▸ CONSIGNE 1:
Recopiez à l'identique les lignes de la liste ci-dessous, de la ligne qui contient « Reading left to » jusqu'à la fin de la liste, ces deux limites comprises. Laissez les images de côté dans votre réponse.

▸ EXTRAIT DE PAGE:
******
Ces dernières décennies, les femmes ont dû se faire une place dans un monde du travail construit par et pour les hommes. Un phénomène bien résumé par l’adage « think manager, think male » (pensez manager, pensez masculin), consacré en 1973 par la chercheuse américaine Virginia Ellen Schein, ayant démontré la corrélation entre stéréotypes masculins et leadership. Pour Isabel Boni-Legoff, sociologue, cette croyance est toujours en vigueur aujourd’hui. Dans son article intitulé « Corps à l’ouvrage, masculinité hégémonique et sexualité dans le travail managérial » (extrait de Féminisme et Management, état et enjeux de la recherche francophone, éd. PUL, 2024), elle explique que ce sont les normes de la « masculinité hégémonique » qui structurent cet univers : les qualités requises pour être considéré comme un bon manager sont associées au masculin.
Prenons l’exemple du conseil en management, où la hiérarchie est particulièrement marquée. La sociologue y observe une valorisation de figures professionnelles viriles, à travers les « récits admiratifs des coups d’éclat et des coups de force de consultants expérimentés caractérisés par leur “culot” », et malgré l’augmentation du nombre de femmes dans ces milieux, cet idéal n’a pas changé. « Au contraire », observe Isabel Boni-Legoff, qui souligne « une insistance sur les traits professionnels les plus virils ».
Alors en réponse, pour occuper les postes de dirigeantes, les femmes doivent se comporter « comme » des hommes… tout en faisant face à des attentes fondées sur leur genre. Une posture impossible, résumée par Judy Wajcman et citée dans l’article de la sociologue : « Étant donné que les règles du jeu des interactions sur le lieu de travail sont masculines, les femmes cadres sont toujours dans une position précaire, obligées de chercher à négocier entre des demandes contradictoires : être féminine et se comporter comme un homme d’affaires. »
« C’est triste, mais à chaque fois que j’ai été managée par une femme, ça c’est mal passé »
La mauvaise image des manageuses persiste donc dans nos esprits, et ce, quel que soit notre genre : parmi les 22 % de sondé·es qui affirment préférer être managés par un homme, on compte quasiment autant d’hommes que de femmes. Les hommes, eux, sont plutôt jeunes : 34 % ont moins de 35 ans. Rien d’étonnant pour Flora Baumlin de l’Ifop. « Nous le remarquons dans plusieurs études : les hommes les plus jeunes sont bien plus conservateurs que les jeunes femmes. Ils présentent comme une sorte de résistance au progressisme, voire même du masculinisme », explique-t-elle. Un effet « Boys Club » qui peut aussi entrer en jeu. « Il y a sûrement quelque chose de l’affinitaire pour creuser le sillon de réussite : les profils d’hommes ont peut-être le sentiment d’être plus valorisés par leurs pairs », poursuit la directrice de clientèle.
******
▸ CONSIGNE 2:
Reproduisez fidèlement le passage de l'extrait ci-dessus sur les femmes managers, en commençant aux mots « La mauvaise image » et en vous arrêtant après « directrice de clientèle. ».

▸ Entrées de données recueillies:
******
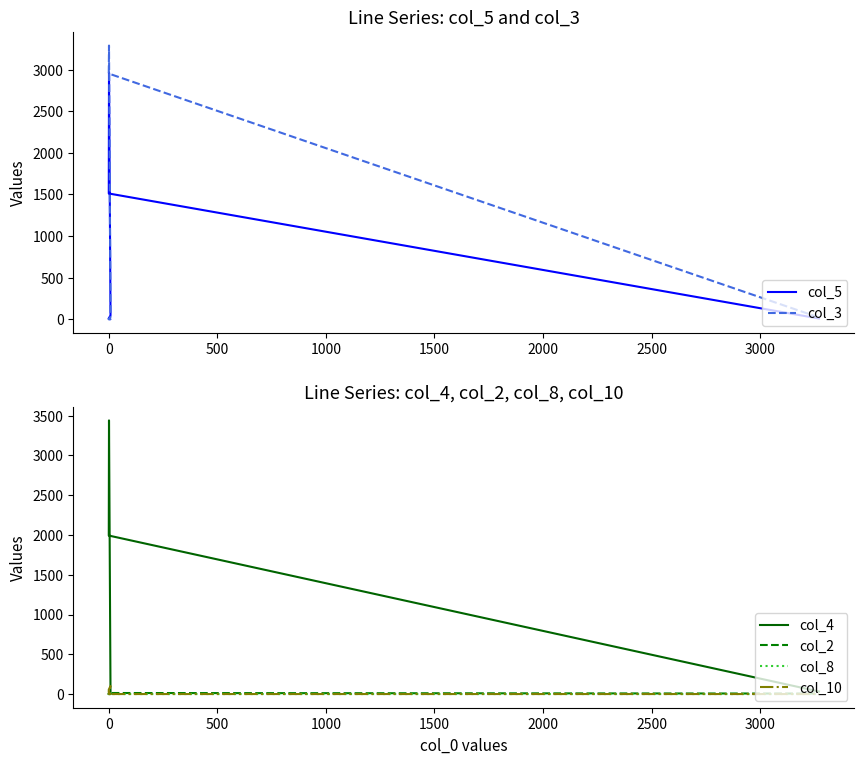

What is the difference between the maximum and minimum values in the col_4 series?

3441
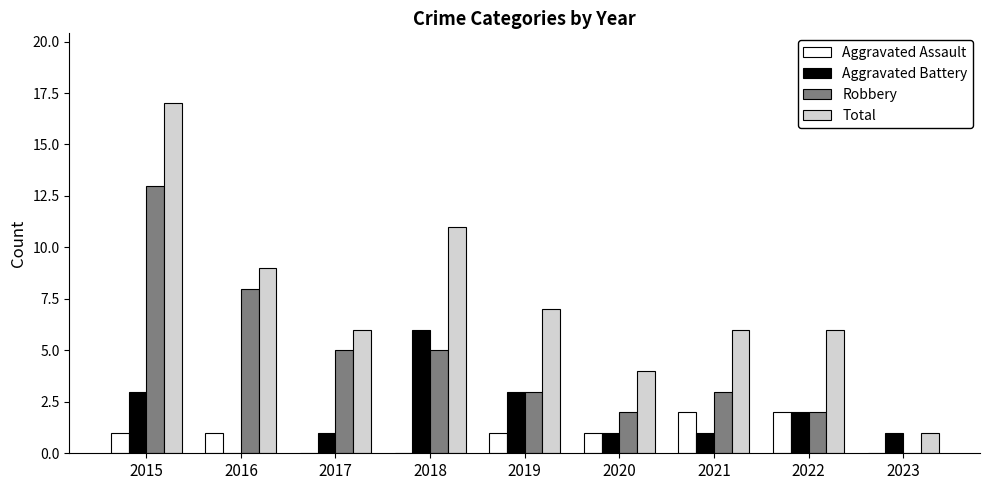

Between 2018 and 2019, which series saw the biggest shift?

Total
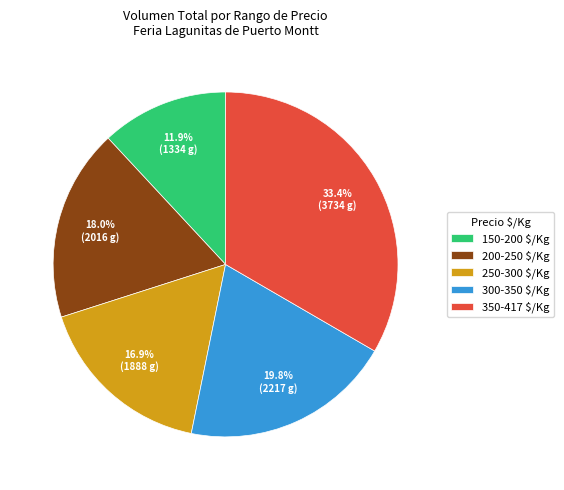

Which category has the smallest portion of the pie?

150-200 $/Kg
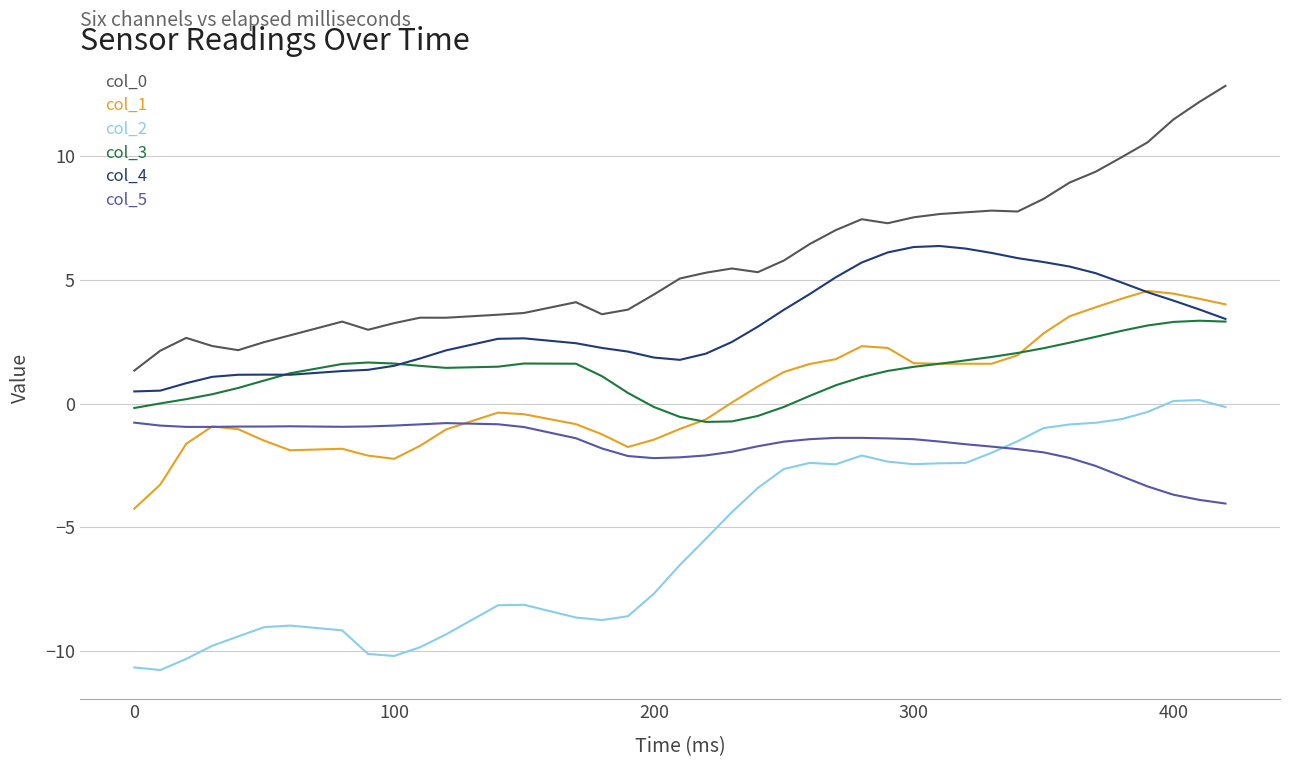

Is this an area chart (filled region under the line)?

No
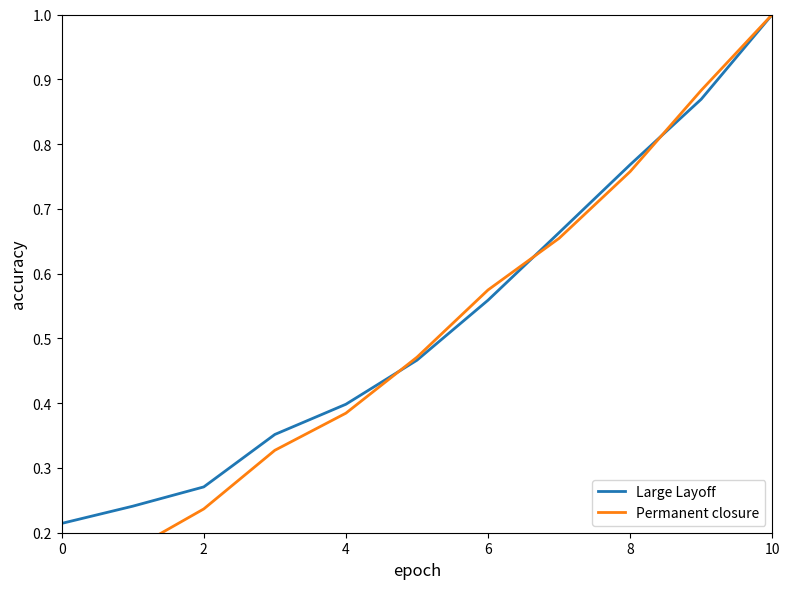

Reading left to right, what are all the values shown in this chart?

Large Layoff: 0.2	0.2	0.3	0.4	0.4	0.5	0.6	0.7	0.8	0.9	1.0
Permanent closure: 0.1	0.2	0.2	0.3	0.4	0.5	0.6	0.7	0.8	0.9	1.0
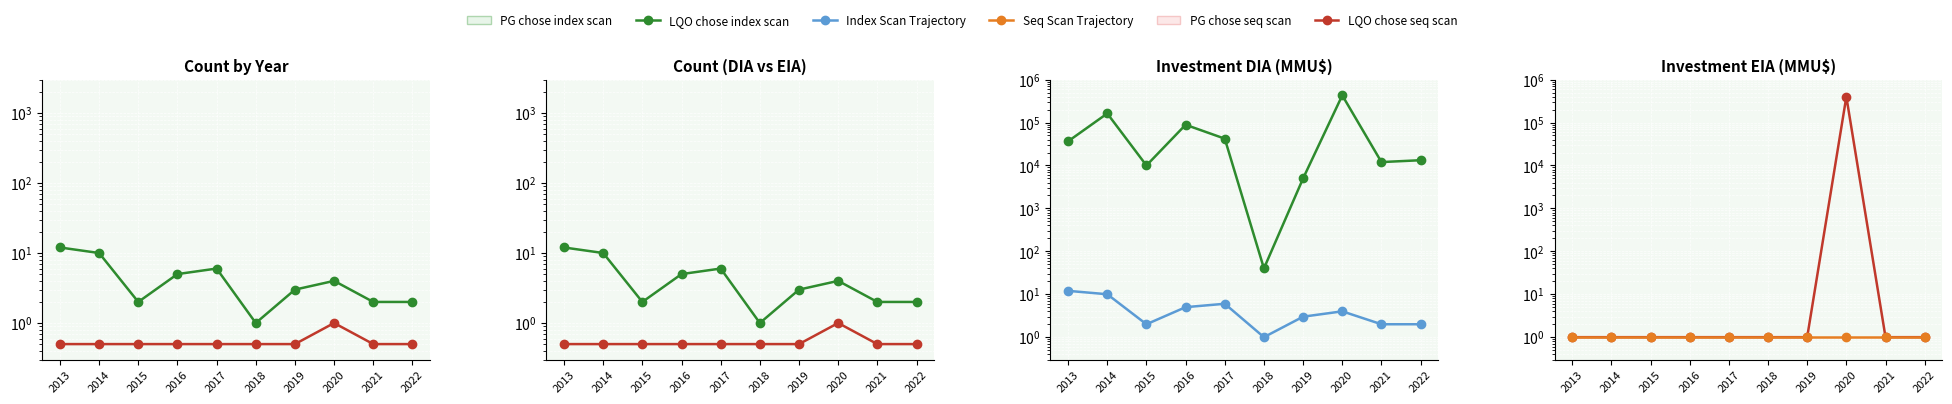

True or false: Index Scan Trajectory has a value of 1 at 2021.

False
******
▸ ZONE DE RÉPONSE 1:
Reading left to right, what are all the values shown in this chart?

Large Layoff: 0.2	0.2	0.3	0.4	0.4	0.5	0.6	0.7	0.8	0.9	1.0
Permanent closure: 0.1	0.2	0.2	0.3	0.4	0.5	0.6	0.7	0.8	0.9	1.0

True or false: Index Scan Trajectory has a value of 1 at 2021.

False

▸ ZONE DE RÉPONSE 2:
La mauvaise image des manageuses persiste donc dans nos esprits, et ce, quel que soit notre genre : parmi les 22 % de sondé·es qui affirment préférer être managés par un homme, on compte quasiment autant d’hommes que de femmes. Les hommes, eux, sont plutôt jeunes : 34 % ont moins de 35 ans. Rien d’étonnant pour Flora Baumlin de l’Ifop. « Nous le remarquons dans plusieurs études : les hommes les plus jeunes sont bien plus conservateurs que les jeunes femmes. Ils présentent comme une sorte de résistance au progressisme, voire même du masculinisme », explique-t-elle. Un effet « Boys Club » qui peut aussi entrer en jeu. « Il y a sûrement quelque chose de l’affinitaire pour creuser le sillon de réussite : les profils d’hommes ont peut-être le sentiment d’être plus valorisés par leurs pairs », poursuit la directrice de clientèle.